A good deal of objectionable language and wretched scrawls disfigured the walls of the cells occupied by the male prisoners. Many of the sentences displayed thereon were blasphemous, indecent, and profane.

The practice of scratching their names and writing all manner of things, doggrel lines and coarse couplets, on the walls, wheresoever they may be, seems to be a confirmed habit with the people of this country, both high and low. Every public building furnishes us with instances of this stupid mania. As it is in the outer world so it is in gaols and other public institutions. Take, as a sample, the following—​which, with many others of a like nature, were found in the men’s cells—

Whillem Meagram came here from the steel

May 10th 1854—​5 years for slinging his hook—

Him as prigs vat isent hisen—

When hes cotched vill go to prison—​W. M.

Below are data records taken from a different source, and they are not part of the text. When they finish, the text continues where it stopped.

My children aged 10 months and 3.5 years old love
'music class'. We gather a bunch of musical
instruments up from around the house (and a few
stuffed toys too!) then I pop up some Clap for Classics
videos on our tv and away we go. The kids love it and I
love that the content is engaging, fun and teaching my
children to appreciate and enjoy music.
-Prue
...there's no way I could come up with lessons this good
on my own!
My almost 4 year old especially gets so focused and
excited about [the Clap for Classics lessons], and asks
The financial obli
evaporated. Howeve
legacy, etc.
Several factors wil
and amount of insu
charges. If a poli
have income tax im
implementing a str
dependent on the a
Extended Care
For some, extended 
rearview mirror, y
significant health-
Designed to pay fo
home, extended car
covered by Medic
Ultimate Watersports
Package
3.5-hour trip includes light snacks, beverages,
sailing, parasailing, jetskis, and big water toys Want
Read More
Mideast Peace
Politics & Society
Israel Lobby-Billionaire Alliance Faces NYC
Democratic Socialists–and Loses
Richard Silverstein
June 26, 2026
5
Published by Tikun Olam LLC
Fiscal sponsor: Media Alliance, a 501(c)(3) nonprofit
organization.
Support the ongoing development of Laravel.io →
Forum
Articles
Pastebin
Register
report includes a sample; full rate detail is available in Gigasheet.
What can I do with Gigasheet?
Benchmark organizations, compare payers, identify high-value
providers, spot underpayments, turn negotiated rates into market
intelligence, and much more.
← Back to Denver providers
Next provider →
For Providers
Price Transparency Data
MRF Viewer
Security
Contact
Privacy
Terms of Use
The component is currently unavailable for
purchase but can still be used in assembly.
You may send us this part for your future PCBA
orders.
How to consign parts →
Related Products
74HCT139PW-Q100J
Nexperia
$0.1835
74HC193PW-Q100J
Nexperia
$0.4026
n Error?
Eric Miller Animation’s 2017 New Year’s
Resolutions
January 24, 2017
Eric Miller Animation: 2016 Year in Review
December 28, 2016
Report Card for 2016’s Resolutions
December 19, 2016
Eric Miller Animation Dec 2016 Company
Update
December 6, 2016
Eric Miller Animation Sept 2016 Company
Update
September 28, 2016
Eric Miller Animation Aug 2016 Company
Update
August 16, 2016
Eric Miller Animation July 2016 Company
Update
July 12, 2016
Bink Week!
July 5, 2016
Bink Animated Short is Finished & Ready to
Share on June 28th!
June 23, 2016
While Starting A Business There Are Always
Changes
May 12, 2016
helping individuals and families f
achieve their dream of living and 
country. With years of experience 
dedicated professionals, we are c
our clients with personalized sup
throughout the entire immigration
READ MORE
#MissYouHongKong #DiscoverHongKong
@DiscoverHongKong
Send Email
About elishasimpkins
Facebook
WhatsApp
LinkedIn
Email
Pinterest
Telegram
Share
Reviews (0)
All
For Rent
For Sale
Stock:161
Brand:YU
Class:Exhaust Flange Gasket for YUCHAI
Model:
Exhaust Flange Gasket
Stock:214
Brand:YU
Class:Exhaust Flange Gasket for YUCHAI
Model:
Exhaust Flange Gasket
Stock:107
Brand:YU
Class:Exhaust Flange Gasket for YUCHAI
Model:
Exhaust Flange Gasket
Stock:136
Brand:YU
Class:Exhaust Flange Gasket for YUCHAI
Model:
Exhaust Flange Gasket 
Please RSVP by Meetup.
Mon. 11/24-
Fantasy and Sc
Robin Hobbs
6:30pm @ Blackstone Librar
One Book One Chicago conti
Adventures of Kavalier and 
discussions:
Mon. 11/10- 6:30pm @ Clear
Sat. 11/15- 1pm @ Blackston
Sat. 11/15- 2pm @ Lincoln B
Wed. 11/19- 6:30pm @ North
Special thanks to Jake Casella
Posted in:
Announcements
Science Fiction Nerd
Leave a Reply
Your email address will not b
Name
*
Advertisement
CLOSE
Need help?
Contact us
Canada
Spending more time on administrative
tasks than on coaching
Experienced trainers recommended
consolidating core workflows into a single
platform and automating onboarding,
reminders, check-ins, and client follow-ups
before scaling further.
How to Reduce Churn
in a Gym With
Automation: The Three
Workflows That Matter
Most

Some of these inscriptions proved to be unusually amusing to the whitewashers.

Peace, however, had never evinced any predilection for indulging in this foolish propensity, and he professed to be greatly disgusted at the language made use of by the women on the walls. Many sentences were appended which were grossly indecent, and in some instances these were illustrated artistically. Peace had heard that when a woman is bad she is more debased than many of the opposite sex, but he was under the impression that a certain amount of modesty lay dormant in the most abandoned.

When he saw what the female persons had scratched upon their cell walls the illusion was dispelled.

He was surprised—​as well he might be—​that such disgraceful inscriptions and drawings were allowed to remain on the walls.